Thou who wast rich beyond all splendour,
All for love’s sake becamest poor.

Or perhaps you know, the hymn by the seventeenth-century metaphysical poet, Richard Crashaw:

Gloomy night embraced the place
Where the noble Infant lay: The Babe looked up and showed His face;
In spite of darkness, it was day!
. . . . . . . . . . . . . . . . . . . . . . . . . . 
Great little One! Whose all-embracing birth
Lifts earth to Heav’n, stoops Heav’n to earth.

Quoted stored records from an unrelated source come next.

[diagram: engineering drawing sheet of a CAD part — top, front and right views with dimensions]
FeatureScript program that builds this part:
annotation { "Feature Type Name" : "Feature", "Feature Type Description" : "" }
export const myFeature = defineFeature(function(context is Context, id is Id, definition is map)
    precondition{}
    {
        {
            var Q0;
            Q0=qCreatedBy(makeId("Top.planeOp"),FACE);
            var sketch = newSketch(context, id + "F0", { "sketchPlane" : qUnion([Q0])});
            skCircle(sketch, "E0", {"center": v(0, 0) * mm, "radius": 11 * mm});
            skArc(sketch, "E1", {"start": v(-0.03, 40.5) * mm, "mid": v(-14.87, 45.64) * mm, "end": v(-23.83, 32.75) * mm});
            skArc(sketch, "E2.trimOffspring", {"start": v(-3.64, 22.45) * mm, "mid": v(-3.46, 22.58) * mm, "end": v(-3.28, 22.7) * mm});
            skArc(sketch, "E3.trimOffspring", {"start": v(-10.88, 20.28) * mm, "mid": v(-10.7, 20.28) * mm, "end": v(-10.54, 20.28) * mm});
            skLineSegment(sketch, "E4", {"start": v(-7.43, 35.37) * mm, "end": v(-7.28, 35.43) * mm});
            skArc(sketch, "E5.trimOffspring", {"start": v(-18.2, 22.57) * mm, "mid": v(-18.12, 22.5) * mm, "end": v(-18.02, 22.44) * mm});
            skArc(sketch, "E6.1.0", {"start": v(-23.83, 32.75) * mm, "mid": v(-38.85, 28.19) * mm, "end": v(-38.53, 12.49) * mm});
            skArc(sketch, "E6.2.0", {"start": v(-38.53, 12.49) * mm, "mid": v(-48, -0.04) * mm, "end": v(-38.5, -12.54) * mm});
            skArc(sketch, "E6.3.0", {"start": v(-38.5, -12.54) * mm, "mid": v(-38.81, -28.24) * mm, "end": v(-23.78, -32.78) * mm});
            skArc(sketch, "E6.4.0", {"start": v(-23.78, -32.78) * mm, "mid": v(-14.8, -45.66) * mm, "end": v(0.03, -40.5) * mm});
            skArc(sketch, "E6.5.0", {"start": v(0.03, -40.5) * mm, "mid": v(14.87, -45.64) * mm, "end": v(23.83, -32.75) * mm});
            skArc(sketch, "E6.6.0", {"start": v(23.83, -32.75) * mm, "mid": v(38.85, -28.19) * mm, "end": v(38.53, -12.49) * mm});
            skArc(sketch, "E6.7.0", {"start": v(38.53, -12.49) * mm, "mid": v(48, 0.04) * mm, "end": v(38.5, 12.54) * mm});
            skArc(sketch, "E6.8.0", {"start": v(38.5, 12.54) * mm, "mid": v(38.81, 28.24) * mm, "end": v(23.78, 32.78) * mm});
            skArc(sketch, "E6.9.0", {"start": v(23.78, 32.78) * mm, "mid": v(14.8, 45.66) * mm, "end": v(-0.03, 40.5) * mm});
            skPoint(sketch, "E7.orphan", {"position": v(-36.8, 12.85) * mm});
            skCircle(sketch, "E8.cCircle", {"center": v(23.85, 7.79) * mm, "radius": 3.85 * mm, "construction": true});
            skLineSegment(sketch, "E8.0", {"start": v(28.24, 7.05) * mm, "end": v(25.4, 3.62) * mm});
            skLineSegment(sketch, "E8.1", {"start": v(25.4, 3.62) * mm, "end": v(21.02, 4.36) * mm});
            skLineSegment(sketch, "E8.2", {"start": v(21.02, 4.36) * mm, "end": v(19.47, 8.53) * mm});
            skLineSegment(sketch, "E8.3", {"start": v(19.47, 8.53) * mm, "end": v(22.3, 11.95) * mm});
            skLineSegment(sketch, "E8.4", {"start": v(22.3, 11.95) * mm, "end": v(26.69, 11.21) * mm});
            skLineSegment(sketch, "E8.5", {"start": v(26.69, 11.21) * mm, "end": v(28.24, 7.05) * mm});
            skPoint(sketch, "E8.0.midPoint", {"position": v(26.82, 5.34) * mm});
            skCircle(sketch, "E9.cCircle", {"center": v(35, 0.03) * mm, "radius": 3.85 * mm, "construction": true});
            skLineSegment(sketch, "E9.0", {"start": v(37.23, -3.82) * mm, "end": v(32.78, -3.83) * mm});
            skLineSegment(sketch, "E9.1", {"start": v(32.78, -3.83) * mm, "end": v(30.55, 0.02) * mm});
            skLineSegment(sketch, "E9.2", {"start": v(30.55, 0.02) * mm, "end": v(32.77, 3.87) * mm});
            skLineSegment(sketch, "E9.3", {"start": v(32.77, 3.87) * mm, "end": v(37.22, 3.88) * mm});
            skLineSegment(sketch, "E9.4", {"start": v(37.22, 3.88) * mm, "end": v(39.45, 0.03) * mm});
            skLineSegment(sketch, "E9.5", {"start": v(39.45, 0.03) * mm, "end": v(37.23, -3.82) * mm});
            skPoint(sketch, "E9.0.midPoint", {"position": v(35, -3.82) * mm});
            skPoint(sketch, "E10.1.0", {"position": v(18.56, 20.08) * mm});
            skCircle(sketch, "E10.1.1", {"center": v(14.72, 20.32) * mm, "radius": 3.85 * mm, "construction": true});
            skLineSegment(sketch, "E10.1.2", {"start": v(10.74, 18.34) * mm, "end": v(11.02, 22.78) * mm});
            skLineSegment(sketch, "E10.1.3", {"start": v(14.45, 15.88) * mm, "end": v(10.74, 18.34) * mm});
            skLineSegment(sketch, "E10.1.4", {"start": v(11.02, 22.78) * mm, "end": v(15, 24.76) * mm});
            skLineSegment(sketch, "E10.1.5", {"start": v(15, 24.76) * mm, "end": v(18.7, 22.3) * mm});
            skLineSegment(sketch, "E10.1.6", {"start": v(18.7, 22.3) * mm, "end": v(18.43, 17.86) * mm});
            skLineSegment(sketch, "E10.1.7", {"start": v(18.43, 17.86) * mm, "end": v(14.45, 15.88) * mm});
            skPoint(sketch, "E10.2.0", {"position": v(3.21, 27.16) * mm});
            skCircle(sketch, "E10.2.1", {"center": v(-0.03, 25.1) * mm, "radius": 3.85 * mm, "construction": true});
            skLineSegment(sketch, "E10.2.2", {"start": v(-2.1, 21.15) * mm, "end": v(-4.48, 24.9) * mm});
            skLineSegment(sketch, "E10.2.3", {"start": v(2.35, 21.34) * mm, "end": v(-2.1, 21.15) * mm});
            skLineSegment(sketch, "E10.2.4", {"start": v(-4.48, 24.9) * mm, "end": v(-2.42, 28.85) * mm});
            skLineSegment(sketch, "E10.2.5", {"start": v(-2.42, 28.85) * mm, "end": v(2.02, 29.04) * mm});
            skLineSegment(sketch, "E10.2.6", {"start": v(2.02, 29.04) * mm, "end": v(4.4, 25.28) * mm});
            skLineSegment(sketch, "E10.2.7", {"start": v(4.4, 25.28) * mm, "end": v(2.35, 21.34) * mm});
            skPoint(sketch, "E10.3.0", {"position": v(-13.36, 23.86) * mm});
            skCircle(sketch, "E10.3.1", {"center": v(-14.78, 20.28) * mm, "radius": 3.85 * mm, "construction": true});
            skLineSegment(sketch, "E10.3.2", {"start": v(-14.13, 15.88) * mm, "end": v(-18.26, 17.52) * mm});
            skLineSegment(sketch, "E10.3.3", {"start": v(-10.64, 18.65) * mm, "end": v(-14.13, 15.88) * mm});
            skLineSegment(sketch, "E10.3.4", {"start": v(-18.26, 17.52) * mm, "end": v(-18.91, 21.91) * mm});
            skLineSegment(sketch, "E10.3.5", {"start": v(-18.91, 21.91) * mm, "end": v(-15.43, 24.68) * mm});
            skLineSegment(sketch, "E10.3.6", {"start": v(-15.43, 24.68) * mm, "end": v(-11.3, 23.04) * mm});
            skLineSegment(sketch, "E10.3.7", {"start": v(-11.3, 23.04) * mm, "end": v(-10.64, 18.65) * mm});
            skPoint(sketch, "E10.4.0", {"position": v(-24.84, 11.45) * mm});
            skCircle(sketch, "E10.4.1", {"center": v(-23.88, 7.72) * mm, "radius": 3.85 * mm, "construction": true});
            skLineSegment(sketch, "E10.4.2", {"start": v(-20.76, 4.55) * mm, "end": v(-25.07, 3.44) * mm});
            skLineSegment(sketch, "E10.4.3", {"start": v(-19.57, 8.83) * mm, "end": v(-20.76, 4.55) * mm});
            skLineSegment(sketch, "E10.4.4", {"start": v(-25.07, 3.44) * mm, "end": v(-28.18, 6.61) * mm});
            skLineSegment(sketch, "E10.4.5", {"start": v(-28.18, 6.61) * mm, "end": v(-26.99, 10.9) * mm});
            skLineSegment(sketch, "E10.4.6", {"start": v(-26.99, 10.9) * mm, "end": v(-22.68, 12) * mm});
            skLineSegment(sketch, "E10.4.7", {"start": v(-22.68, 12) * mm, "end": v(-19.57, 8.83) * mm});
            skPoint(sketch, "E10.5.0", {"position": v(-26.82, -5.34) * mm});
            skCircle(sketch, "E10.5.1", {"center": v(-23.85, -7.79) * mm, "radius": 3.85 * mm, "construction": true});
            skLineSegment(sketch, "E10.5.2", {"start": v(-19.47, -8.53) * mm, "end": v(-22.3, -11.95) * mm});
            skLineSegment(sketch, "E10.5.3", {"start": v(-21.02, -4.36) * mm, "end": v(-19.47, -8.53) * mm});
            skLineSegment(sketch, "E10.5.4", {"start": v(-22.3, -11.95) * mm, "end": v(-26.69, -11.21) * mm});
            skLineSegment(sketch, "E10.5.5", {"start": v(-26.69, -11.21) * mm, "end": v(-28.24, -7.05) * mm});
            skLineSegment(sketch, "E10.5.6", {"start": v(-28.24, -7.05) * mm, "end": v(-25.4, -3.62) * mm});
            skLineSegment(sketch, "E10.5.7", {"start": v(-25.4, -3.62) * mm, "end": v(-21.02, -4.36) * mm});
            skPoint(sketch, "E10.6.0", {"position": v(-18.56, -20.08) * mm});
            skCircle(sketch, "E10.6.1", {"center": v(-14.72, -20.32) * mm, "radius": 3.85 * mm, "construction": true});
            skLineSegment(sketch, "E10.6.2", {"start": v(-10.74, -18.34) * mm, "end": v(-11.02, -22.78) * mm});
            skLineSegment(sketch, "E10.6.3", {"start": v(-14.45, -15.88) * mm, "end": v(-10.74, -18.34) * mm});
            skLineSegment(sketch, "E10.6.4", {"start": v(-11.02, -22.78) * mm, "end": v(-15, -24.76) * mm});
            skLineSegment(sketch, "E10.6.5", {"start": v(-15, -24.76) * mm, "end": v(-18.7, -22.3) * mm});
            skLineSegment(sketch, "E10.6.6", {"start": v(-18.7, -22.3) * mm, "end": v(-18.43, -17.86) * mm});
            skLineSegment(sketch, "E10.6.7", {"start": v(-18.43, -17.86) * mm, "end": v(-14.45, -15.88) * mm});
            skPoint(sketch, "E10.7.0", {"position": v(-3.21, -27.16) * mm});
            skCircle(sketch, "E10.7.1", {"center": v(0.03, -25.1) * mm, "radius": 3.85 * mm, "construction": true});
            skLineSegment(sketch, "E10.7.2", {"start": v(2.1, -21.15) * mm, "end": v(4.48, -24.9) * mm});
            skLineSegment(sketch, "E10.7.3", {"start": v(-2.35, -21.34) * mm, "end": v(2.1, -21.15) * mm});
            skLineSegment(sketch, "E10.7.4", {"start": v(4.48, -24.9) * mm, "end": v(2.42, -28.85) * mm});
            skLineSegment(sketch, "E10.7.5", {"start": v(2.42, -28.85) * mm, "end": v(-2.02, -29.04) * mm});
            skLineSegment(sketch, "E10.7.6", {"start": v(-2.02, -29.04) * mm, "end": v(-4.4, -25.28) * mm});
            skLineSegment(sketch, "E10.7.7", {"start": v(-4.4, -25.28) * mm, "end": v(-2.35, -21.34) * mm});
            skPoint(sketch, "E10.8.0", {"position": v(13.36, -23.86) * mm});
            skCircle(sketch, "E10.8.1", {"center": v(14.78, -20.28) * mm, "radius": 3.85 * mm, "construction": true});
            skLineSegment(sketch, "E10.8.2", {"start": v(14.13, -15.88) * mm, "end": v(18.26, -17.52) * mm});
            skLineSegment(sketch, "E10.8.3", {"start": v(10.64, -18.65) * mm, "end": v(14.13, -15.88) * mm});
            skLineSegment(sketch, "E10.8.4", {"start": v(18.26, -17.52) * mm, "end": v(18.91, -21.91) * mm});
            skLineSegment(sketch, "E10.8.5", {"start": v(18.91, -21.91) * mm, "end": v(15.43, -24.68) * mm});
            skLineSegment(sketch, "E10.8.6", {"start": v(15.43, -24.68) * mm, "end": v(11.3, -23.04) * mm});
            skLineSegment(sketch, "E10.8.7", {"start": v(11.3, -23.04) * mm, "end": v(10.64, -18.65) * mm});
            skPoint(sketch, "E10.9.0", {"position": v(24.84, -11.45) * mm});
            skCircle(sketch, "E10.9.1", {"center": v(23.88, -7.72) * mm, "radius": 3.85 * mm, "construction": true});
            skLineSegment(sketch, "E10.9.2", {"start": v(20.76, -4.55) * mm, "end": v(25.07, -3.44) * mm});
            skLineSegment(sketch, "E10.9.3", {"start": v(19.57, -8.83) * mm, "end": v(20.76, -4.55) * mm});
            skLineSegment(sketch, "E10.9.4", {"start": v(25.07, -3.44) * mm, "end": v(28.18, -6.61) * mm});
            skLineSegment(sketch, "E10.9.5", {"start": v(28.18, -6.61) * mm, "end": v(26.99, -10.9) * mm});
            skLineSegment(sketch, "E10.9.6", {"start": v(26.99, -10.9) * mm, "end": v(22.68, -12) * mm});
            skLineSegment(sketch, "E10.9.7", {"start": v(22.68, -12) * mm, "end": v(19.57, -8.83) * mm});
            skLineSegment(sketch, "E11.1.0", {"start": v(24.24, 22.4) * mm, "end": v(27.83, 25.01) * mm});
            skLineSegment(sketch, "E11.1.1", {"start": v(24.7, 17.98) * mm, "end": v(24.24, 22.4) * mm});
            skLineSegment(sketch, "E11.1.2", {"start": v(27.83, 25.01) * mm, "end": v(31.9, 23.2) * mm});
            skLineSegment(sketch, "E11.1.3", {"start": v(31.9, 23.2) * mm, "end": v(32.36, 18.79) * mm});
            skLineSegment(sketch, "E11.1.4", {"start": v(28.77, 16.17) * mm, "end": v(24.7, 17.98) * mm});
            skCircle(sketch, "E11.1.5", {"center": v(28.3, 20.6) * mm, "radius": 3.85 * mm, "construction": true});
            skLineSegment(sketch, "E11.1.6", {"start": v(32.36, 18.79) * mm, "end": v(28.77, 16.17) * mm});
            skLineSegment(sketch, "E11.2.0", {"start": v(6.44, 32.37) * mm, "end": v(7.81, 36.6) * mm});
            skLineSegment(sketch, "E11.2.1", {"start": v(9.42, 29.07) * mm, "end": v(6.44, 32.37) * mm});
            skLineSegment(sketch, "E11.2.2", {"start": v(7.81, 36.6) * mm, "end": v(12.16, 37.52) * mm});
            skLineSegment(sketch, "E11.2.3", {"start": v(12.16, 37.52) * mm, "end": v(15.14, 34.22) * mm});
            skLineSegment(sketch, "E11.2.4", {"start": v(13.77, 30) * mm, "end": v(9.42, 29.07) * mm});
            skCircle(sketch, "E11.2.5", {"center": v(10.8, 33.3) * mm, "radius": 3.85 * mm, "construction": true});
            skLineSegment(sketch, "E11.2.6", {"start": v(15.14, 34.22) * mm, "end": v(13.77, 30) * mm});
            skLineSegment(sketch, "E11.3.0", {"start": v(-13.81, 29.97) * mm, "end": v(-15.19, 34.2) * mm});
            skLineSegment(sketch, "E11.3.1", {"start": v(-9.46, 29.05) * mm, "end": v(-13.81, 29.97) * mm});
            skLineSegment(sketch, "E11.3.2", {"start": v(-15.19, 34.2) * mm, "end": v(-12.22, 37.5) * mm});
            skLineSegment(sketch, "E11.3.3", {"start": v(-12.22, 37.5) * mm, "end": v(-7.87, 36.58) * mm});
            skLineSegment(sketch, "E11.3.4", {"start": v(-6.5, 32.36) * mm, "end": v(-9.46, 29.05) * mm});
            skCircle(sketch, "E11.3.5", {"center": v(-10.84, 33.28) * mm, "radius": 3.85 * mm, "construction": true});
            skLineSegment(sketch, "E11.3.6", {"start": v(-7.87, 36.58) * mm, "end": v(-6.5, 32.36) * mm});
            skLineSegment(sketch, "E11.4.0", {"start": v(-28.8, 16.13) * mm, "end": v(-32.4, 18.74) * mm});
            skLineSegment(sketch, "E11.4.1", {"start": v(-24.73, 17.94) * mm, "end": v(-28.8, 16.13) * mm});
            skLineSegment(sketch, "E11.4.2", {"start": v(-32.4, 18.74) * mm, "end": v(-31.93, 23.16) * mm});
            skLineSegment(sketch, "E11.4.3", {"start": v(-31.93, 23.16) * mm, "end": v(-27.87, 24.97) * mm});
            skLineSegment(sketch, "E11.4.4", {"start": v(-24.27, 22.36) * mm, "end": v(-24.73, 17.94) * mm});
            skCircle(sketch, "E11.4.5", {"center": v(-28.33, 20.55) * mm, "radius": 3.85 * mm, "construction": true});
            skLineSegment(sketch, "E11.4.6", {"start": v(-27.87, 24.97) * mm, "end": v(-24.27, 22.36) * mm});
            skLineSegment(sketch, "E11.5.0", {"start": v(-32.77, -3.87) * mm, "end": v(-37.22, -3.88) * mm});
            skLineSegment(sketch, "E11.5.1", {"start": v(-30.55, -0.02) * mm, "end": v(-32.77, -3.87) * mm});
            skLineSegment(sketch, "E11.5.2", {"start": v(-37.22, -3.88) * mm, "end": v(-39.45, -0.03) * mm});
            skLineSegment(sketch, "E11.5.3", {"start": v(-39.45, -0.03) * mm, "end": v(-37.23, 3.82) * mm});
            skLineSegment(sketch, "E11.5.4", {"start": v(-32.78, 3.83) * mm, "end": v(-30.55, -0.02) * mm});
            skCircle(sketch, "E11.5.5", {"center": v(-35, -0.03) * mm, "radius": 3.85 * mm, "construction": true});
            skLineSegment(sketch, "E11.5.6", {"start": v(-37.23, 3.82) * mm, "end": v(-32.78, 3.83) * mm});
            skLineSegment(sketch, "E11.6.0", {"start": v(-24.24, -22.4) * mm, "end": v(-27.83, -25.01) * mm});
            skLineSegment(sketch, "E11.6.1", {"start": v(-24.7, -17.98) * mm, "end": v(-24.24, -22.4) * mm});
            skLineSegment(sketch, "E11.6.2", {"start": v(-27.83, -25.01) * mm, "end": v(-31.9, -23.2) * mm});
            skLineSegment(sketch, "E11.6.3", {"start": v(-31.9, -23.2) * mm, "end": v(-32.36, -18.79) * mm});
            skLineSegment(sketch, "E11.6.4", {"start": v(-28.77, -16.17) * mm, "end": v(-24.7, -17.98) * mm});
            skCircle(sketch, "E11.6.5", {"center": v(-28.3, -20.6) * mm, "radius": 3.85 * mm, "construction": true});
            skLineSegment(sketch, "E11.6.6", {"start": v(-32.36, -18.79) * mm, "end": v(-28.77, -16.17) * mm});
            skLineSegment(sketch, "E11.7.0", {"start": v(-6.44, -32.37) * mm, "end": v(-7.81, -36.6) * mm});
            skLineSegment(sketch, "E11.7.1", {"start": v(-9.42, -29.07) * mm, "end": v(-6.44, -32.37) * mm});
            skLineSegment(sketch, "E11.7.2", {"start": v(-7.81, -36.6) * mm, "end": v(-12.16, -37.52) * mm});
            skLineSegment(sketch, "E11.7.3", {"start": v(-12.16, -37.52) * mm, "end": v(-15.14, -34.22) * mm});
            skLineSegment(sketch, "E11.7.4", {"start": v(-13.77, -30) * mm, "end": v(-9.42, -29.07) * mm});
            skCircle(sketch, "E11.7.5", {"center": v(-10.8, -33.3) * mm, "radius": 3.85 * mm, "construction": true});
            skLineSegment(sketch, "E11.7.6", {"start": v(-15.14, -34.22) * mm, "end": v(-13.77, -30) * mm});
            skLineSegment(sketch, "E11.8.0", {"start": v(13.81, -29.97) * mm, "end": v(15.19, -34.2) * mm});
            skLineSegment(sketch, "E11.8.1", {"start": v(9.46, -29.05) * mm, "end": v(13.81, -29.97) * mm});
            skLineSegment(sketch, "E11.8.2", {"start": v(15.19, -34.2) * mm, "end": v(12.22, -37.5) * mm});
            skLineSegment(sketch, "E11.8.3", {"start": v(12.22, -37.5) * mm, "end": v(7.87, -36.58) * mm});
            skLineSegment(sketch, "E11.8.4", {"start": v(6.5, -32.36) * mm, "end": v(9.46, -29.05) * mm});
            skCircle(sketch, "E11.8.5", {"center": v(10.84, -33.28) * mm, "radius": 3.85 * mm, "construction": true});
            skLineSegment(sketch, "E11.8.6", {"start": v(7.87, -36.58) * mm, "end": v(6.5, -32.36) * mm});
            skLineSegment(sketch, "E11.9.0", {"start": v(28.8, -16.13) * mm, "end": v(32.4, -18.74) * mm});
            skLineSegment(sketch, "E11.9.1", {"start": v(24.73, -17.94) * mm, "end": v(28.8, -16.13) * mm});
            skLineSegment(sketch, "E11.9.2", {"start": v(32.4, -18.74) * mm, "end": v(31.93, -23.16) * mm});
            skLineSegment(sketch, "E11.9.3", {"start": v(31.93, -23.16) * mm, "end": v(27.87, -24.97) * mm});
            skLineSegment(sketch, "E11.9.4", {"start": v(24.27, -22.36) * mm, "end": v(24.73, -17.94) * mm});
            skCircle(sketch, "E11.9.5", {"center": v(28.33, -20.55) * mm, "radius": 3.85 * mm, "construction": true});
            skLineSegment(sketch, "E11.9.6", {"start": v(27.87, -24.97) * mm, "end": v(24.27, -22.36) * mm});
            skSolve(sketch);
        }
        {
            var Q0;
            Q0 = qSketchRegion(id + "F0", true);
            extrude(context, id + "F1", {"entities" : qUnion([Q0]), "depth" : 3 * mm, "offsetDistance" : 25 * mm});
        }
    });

Or perhaps you know the lovely Gaelic carol:

Child in the manger,
infant of Mary; outcast and stranger,
Lord of all;
Child who inherits
all our transgressions,
all our demerits
on Him fall.

Or:

He came down to earth from heaven
who is God and Lord of all,
and His shelter was a stable,
and His cradle was a stall:
with the poor, and mean, and lowly,
lived on earth our Savior holy.

Or perhaps you know that other seventeenth-century carol by Thomas Pestel:

Behold the great Creator makes
Himself a house of clay,
a robe of human flesh He takes
which he will wear for aye.

I wonder if these words about the amazing humiliation, the suffering of the Son of God, our Lord Jesus, don’t they create a new affection in your heart for Him? I hope so, and may it be so.